→ Directions for this task
In the records that follow, count the lines where the string "Click" appears, and give the count with nothing added.

→ Available records
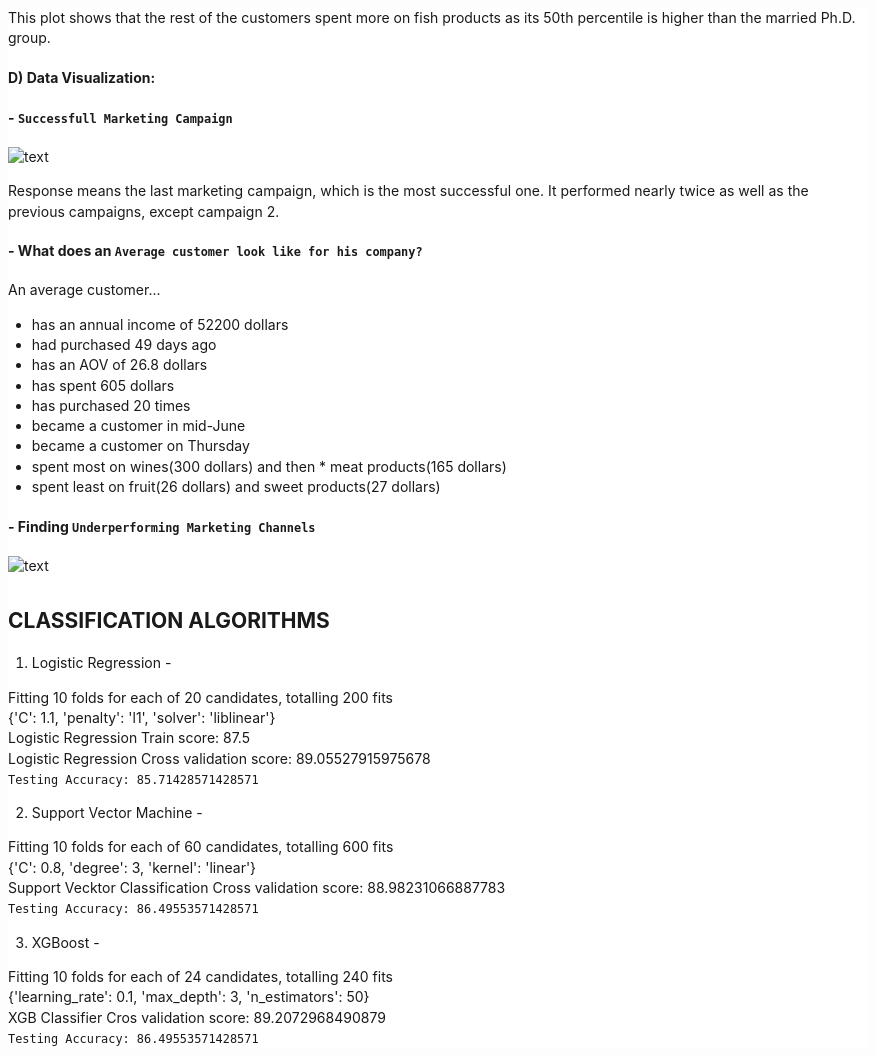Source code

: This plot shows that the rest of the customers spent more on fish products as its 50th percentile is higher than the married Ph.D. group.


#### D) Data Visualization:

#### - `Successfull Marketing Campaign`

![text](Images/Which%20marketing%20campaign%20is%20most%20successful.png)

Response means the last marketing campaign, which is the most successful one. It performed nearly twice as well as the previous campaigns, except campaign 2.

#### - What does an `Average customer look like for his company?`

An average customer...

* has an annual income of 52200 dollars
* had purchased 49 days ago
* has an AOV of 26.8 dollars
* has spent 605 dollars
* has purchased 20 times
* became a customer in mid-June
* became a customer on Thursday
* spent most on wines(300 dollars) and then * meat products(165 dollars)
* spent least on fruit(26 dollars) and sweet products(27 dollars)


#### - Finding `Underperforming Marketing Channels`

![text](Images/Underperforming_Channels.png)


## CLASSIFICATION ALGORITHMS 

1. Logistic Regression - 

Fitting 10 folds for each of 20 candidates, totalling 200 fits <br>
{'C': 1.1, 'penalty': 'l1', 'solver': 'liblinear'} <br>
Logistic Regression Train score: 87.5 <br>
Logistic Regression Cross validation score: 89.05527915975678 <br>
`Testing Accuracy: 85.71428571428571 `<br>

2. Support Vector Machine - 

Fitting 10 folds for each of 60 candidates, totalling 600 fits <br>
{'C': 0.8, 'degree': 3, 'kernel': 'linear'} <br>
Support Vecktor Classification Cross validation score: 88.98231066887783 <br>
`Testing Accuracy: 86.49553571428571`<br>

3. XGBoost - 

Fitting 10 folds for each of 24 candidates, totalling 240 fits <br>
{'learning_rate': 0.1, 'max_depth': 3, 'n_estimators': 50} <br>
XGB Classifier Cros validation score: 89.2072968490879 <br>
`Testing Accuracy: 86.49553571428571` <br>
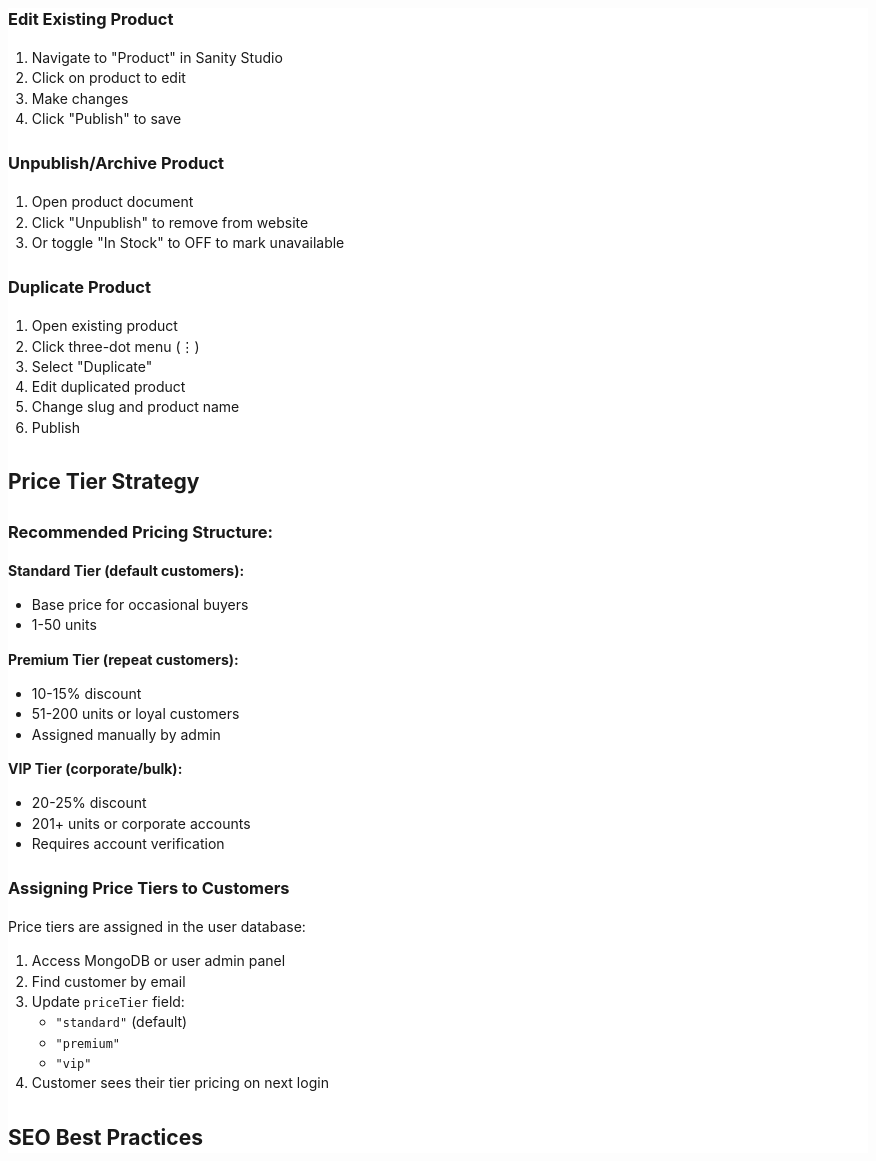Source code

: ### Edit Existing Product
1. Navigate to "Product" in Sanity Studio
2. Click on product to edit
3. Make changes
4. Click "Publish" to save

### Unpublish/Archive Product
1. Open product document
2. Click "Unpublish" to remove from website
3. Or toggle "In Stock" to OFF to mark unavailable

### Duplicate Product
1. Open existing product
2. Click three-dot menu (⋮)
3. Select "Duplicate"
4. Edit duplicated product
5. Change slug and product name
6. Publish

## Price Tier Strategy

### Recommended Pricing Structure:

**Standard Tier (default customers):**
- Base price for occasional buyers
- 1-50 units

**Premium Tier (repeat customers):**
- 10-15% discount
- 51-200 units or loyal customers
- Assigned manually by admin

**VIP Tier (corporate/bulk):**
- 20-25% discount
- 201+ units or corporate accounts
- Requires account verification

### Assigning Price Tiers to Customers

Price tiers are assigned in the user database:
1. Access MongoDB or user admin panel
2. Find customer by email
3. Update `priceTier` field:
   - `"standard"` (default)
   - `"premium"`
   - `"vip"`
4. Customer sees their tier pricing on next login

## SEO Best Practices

→ Exercise result
4